The same old reliance on Son Heung-min's individual genius. The same old structural weaknesses that no amount of 'Korean spirit' could patch. And now, the British FA has stepped into the breach.
They have offered their expertise on governance reform. For those who have watched English football's own tangled relationship with failure and reform, this feels both ironic and inevitable. The FA's offer is not just technical assistance, it is an emblem of a globalised game where power and knowledge flow from the old empires to the new aspirants.
But what does 'governance reform' mean in practice? For the average Korean fan, it means a hope that the Korean Football Association might become more transparent. That the appointment of a new coach might not be a coronation of the chairman's nephew.
That youth development might stop being a box-ticking exercise. It means the quiet hope that the beautiful game might be governed by something other than cronyism and corporate lethargy. On the streets of Hongdae, where the neon signs flicker over fried chicken joints, the resignation is a conversation starter.
'Did he quit or was he pushed?' asks a student nursing a beer. 'Does it matter?
' replies his friend. 'We need to change, not just the coach, but everything.' And that is the human cost of defeat.

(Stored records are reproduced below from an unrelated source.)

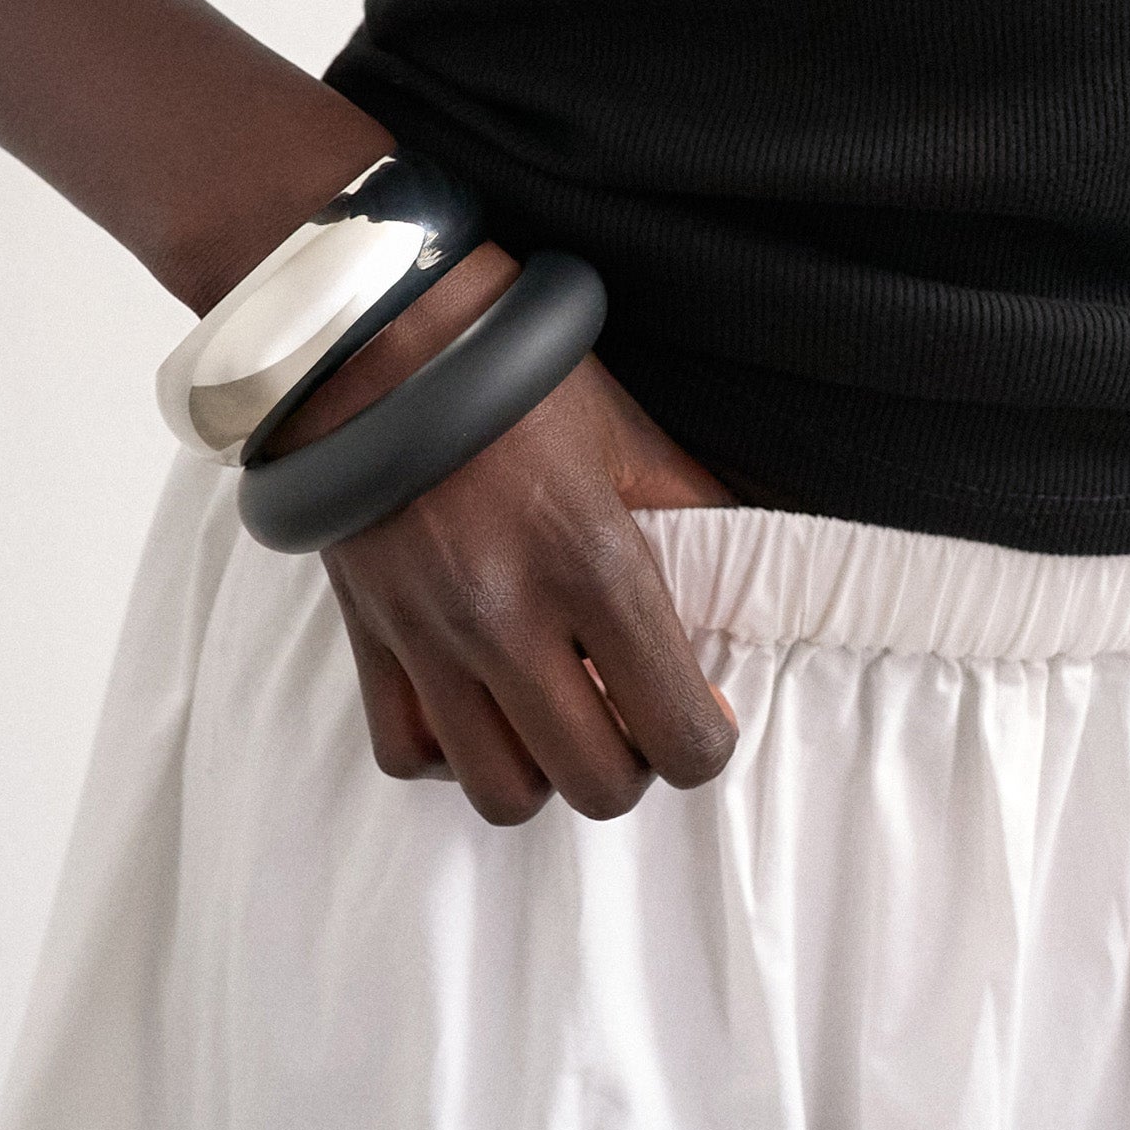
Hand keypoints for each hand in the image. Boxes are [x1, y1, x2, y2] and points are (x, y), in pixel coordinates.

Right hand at [265, 242, 740, 825]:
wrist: (370, 336)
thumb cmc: (512, 377)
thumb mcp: (632, 438)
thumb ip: (703, 519)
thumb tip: (760, 587)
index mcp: (592, 564)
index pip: (679, 734)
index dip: (706, 742)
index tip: (701, 711)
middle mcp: (507, 618)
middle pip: (596, 786)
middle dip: (632, 767)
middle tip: (631, 715)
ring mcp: (429, 640)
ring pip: (502, 793)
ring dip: (544, 773)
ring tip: (554, 719)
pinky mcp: (369, 642)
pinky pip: (409, 755)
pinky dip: (452, 756)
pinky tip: (480, 711)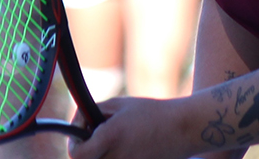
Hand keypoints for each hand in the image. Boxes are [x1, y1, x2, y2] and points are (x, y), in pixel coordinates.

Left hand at [68, 97, 202, 158]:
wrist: (184, 129)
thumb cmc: (152, 113)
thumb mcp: (119, 105)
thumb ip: (93, 113)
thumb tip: (78, 125)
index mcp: (110, 137)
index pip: (76, 154)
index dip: (74, 144)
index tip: (80, 136)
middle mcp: (117, 158)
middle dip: (87, 150)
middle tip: (97, 137)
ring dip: (102, 155)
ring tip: (116, 141)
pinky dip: (117, 157)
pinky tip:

Not the headline, but the dimming of a dream that had briefly united a nation. South Korea's football future now lies in the hands of consultants and committees. Somewhere in a meeting room in London, a man in a suit will talk about 'stakeholder engagement' and 'best practice'.
Meanwhile, in a small apartment in Seoul, Park Hang-seo is packing his bags. He leaves behind a team, a legacy, and a question: can a system be reformed before the next generation of talent is wasted?